Curry’s return is not going to magically erase the problems that have plagued Golden State all season. The defense is still leaky. The rotations are still unsettled. The margin for error is still microscopic.
But Curry changes the geometry of the game. He bends defenses in ways that no other player can. He forces opposing coaches to lose sleep. He gives his teammates confidence simply by being on the floor.
That’s not nothing. That’s a lot, actually.
The Verdict: A Puncher’s Chance Is All They Need
The Warriors are not going to win the championship this season. Let’s be realistic. The Thunder are too good. The Western Conference is too deep. The injuries have been too numerous.
But the play-in tournament is a different beast. It’s chaos. It’s unpredictability. It’s the kind of high-wire, win-or-go-home basketball where legends are made and expectations are shattered.
And the Warriors have Stephen Curry.
He’s not fully back yet. The minutes restriction is real. The conditioning is still a work in progress. But he’s getting there. Game by game. Shot by shot. Step by step.

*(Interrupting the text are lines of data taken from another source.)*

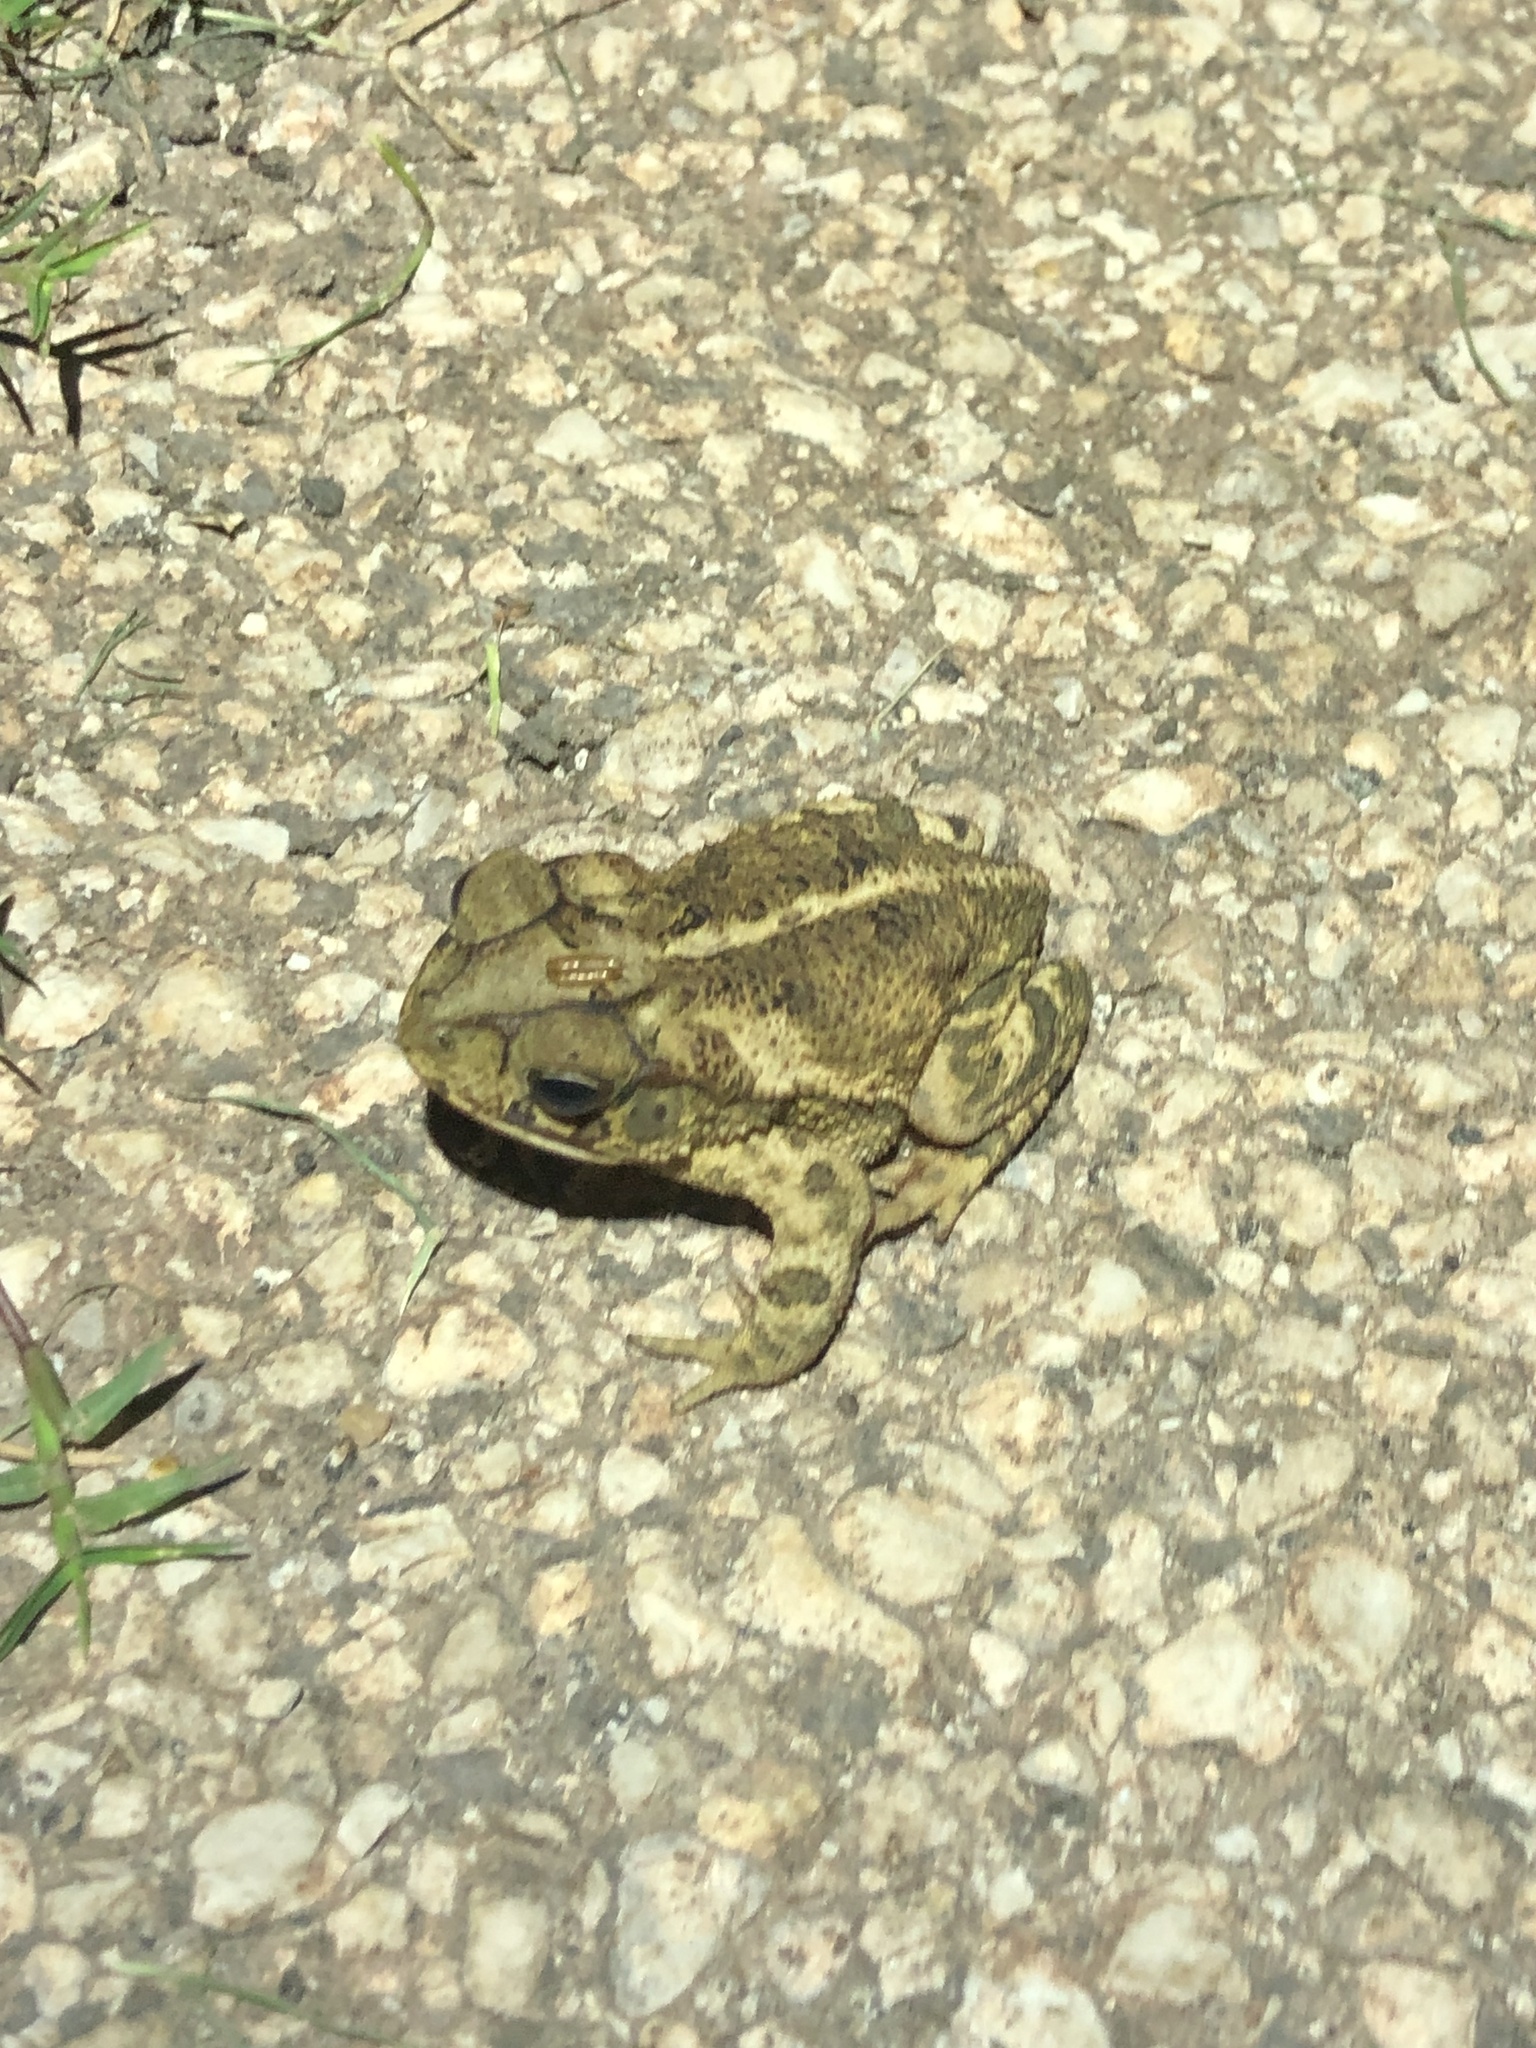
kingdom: Animalia
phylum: Chordata
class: Amphibia
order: Anura
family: Bufonidae
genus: Incilius
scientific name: Incilius nebulifer
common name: Gulf coast toad
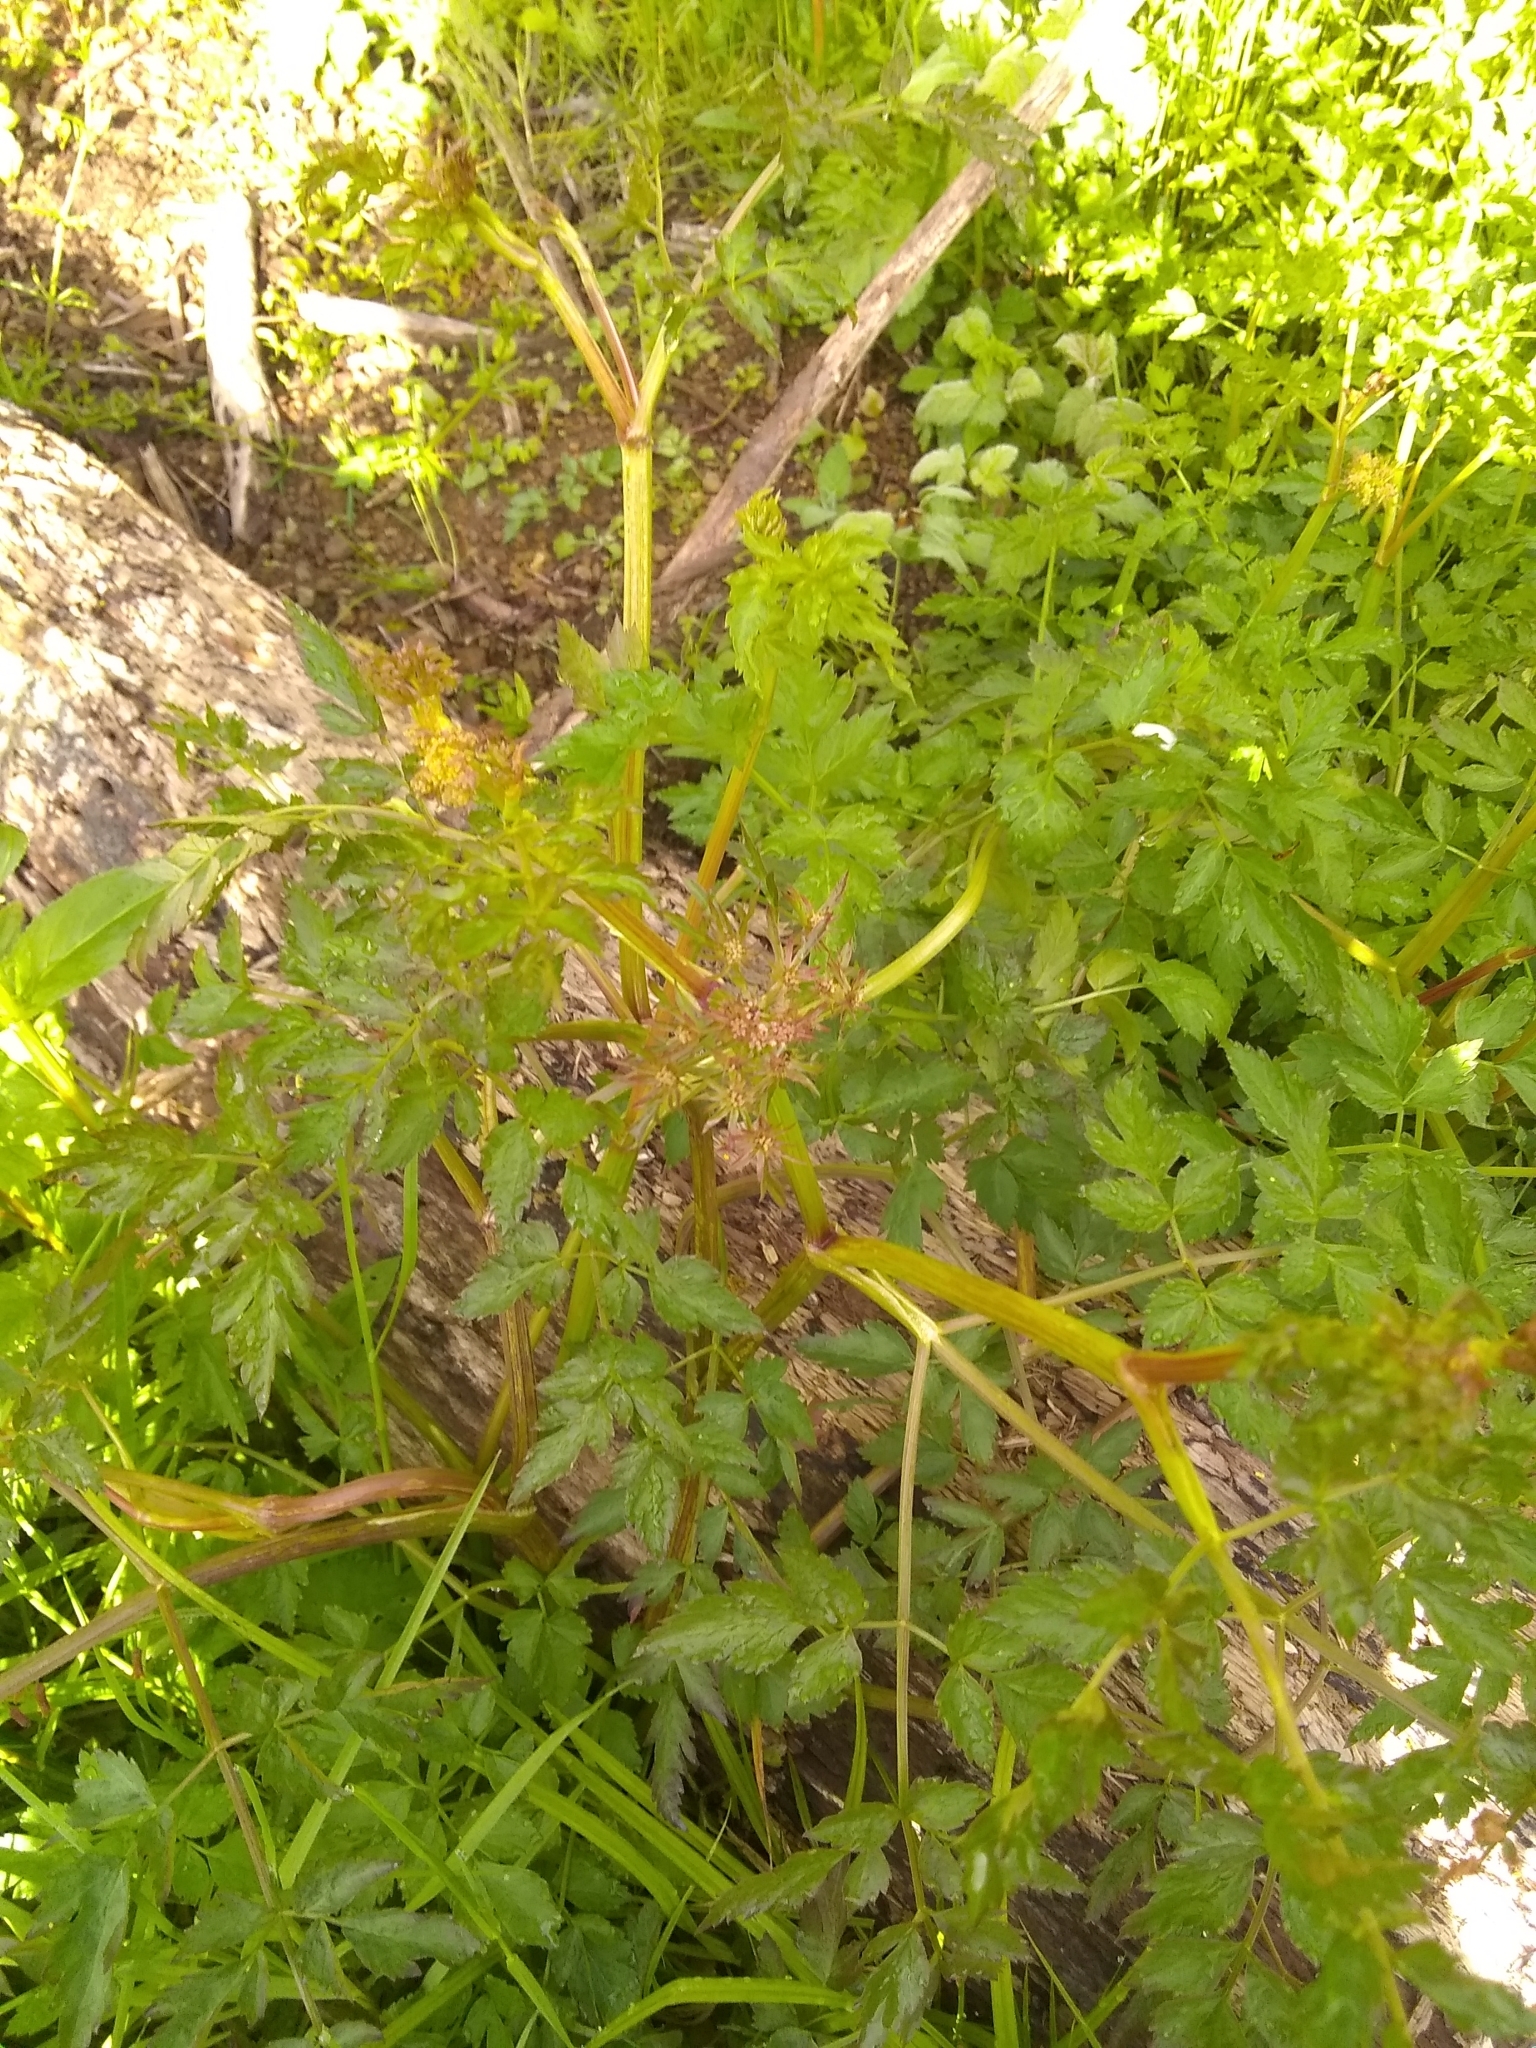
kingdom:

By the time the play-in begins, he might be as close to 100% as possible. And if he is, the Warriors have a puncher’s chance.
In a season defined by injuries, setbacks, and disappointment, that’s more than they could have hoped for just a few weeks ago.
The Warriors are a lock for the play-in. Curry is ramping back up. And in the chaos of single-elimination basketball, that might be enough.